Capital expenditures reached $72.4 billion for the first six months of fiscal year 2026 based on quarterly figures of $34.9 billion in Q1 and $37.5 billion in Q2. The aggressive infrastructure investment trajectory supports Microsoft's positioning in artificial intelligence and cloud services but also represents significant near-term capital allocation that could impact other business priorities including advertising platform development and optimization.

The company generated operating cash flow of $80.8 billion for the six-month period ended December 31, 2025, up from $56.5 billion in the corresponding period of fiscal year 2025, according to cash flow statements.

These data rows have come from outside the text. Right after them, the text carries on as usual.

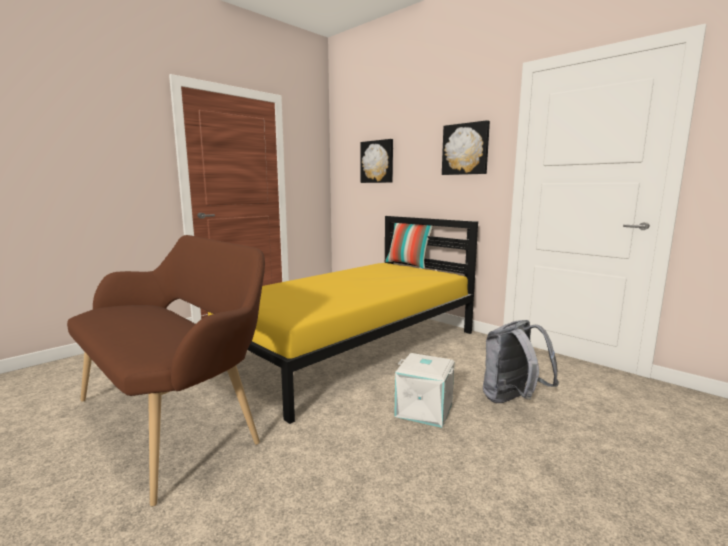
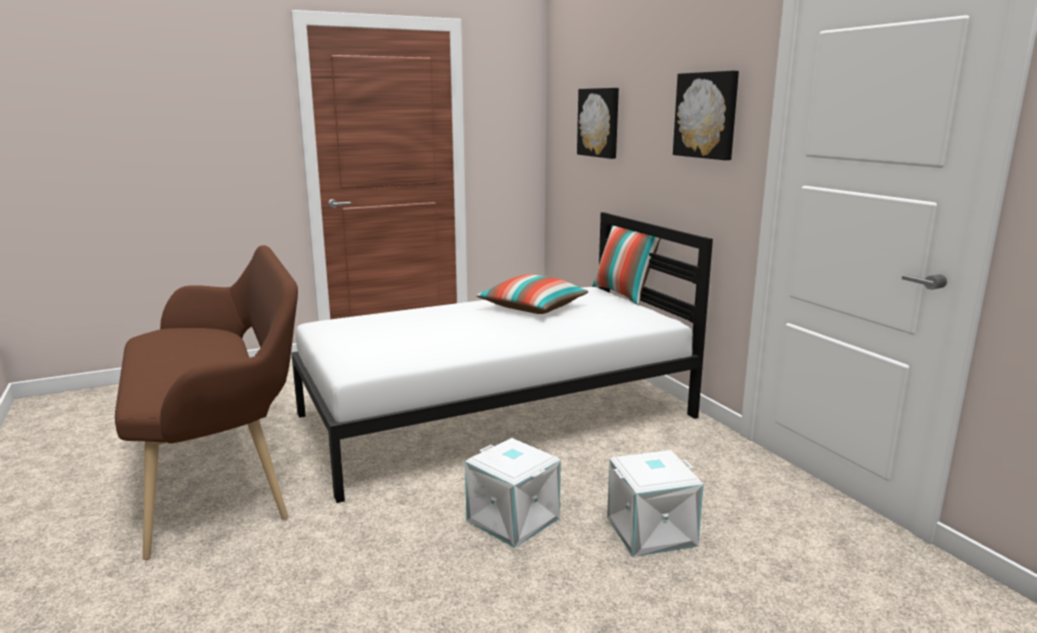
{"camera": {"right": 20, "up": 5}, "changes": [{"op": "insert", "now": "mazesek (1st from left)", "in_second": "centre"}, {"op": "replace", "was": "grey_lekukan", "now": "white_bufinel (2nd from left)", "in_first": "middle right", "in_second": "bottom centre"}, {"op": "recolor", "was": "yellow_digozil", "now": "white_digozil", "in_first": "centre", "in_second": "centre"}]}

The substantial cash generation provides Microsoft with financial flexibility to sustain infrastructure investments, return capital to shareholders, and pursue strategic opportunities across business segments including advertising technology and platform capabilities.

Timeline

Summary

Who: Microsoft Corporation, led by Chairman and Chief Executive Officer Satya Nadella and Chief Financial Officer Amy Hood, announced financial results affecting shareholders, enterprise customers, developers, advertising partners, and the broader technology ecosystem.

What: Microsoft reported second quarter fiscal year 2026 revenue of $81.3 billion representing 17% growth, with Microsoft Cloud revenue surpassing $50 billion for the first time and increasing 26%. Search and news advertising revenue excluding traffic acquisition costs reached $3.8 billion and increased 10%, marking the slowest quarterly growth rate for the segment since fiscal year 2024. The company disclosed capital expenditures of $37.5 billion, net income of $38.5 billion including $7.6 billion in OpenAI investment gains, and commercial remaining performance obligation of $625 billion.

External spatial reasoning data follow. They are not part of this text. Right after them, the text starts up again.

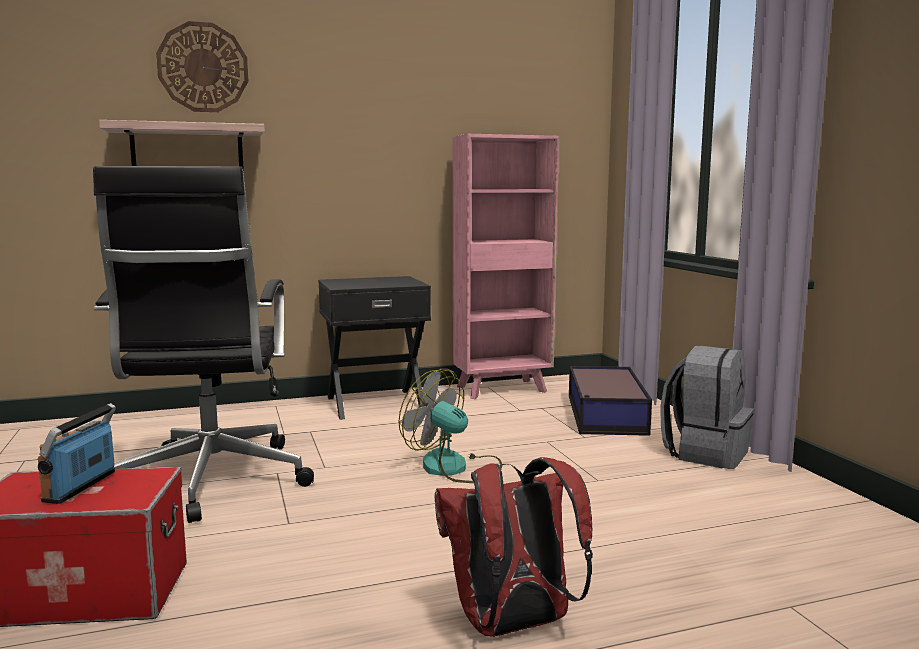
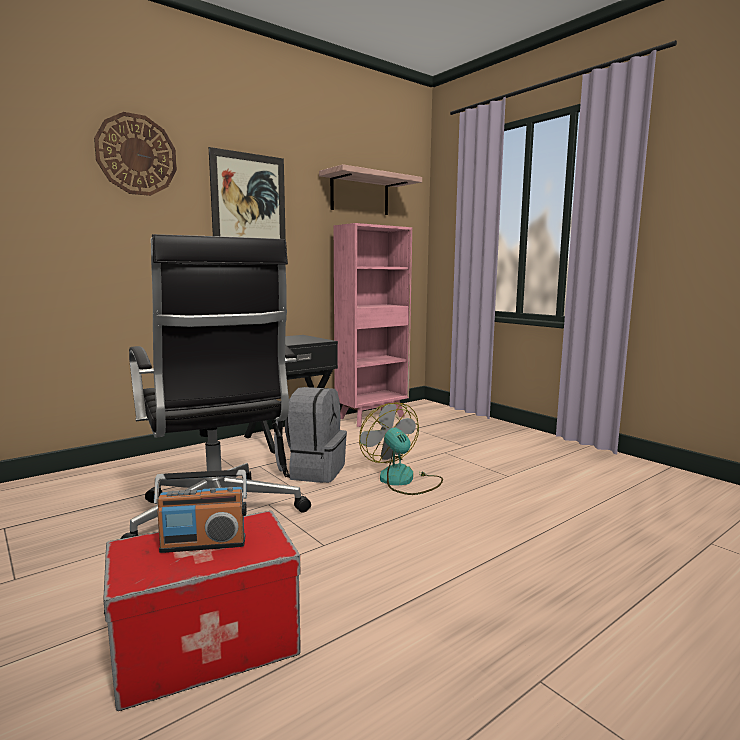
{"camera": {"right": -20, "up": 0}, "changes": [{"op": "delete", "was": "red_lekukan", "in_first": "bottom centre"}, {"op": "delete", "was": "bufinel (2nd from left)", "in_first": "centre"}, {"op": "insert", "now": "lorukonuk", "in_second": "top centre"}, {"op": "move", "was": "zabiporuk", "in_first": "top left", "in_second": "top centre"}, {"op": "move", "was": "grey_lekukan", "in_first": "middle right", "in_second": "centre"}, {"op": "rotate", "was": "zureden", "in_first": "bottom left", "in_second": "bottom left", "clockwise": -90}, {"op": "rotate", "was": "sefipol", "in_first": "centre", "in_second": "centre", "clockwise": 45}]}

When: The results cover the quarter ended December 31, 2025, and were announced on January 28, 2026, during the company's earnings conference call and webcast.

Where: Microsoft's business operates globally across cloud infrastructure, productivity software, and advertising platforms including Bing search engine, Edge browser, LinkedIn professional networking, and gaming properties, with datacenter expansion announced in seven countries during the quarter to support local data residency requirements.

Why: Search advertising growth decelerated from 21% rates maintained throughout fiscal year 2025 to 10% in the second quarter of fiscal year 2026 as Microsoft prioritized substantial infrastructure investments totaling $72.4 billion in the first six months of the fiscal year to support artificial intelligence and cloud services expansion, while overall company performance exceeded expectations across revenue, operating income, and earnings per share driven by Azure growth of 39% and Microsoft Cloud reaching the $50 billion quarterly milestone.